### What you need to do
If a line in the entries below includes the string "está", copy it out.

(Data records)
——

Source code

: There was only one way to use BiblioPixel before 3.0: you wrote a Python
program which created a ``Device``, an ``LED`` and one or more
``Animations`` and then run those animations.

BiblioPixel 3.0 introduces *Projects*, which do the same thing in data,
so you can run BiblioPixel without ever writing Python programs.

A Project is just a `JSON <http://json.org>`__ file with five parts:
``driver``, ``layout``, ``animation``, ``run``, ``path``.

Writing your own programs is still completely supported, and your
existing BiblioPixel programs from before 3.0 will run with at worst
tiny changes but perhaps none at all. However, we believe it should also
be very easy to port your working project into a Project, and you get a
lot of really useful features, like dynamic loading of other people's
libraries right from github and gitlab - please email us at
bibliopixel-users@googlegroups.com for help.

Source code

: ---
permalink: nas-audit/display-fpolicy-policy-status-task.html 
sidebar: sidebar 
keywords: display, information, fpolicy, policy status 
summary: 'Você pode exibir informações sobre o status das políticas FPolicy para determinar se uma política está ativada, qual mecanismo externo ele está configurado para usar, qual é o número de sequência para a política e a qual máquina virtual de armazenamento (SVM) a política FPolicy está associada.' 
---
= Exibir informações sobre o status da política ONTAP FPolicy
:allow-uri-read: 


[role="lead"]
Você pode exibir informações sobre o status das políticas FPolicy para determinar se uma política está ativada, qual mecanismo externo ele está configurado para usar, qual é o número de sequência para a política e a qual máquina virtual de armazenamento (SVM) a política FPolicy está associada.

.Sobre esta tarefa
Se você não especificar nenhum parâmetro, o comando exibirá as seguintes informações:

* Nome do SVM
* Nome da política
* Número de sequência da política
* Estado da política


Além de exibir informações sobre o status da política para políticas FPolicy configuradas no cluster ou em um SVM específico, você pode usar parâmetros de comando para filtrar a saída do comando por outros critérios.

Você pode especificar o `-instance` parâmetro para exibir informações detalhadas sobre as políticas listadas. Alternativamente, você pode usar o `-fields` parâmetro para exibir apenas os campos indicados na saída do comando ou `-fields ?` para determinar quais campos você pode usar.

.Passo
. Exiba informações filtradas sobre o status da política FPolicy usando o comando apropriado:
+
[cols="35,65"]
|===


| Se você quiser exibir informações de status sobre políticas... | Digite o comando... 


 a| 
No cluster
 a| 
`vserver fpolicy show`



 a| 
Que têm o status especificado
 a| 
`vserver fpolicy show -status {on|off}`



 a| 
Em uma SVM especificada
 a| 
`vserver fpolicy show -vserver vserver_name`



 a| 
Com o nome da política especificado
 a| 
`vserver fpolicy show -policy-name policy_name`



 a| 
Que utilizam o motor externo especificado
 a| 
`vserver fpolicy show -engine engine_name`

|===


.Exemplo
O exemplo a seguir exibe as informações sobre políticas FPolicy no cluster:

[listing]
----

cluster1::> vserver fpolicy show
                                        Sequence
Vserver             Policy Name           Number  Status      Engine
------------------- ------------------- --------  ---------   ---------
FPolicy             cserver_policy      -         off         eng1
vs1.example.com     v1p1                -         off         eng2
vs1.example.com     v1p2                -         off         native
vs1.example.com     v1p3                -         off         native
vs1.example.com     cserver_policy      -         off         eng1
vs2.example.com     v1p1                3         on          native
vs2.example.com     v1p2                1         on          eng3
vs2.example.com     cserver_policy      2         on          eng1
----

——

### Output for this exercise
summary: 'Você pode exibir informações sobre o status das políticas FPolicy para determinar se uma política está ativada, qual mecanismo externo ele está configurado para usar, qual é o número de sequência para a política e a qual máquina virtual de armazenamento (SVM) a política FPolicy está associada.' 
Você pode exibir informações sobre o status das políticas FPolicy para determinar se uma política está ativada, qual mecanismo externo ele está configurado para usar, qual é o número de sequência para a política e a qual máquina virtual de armazenamento (SVM) a política FPolicy está associada.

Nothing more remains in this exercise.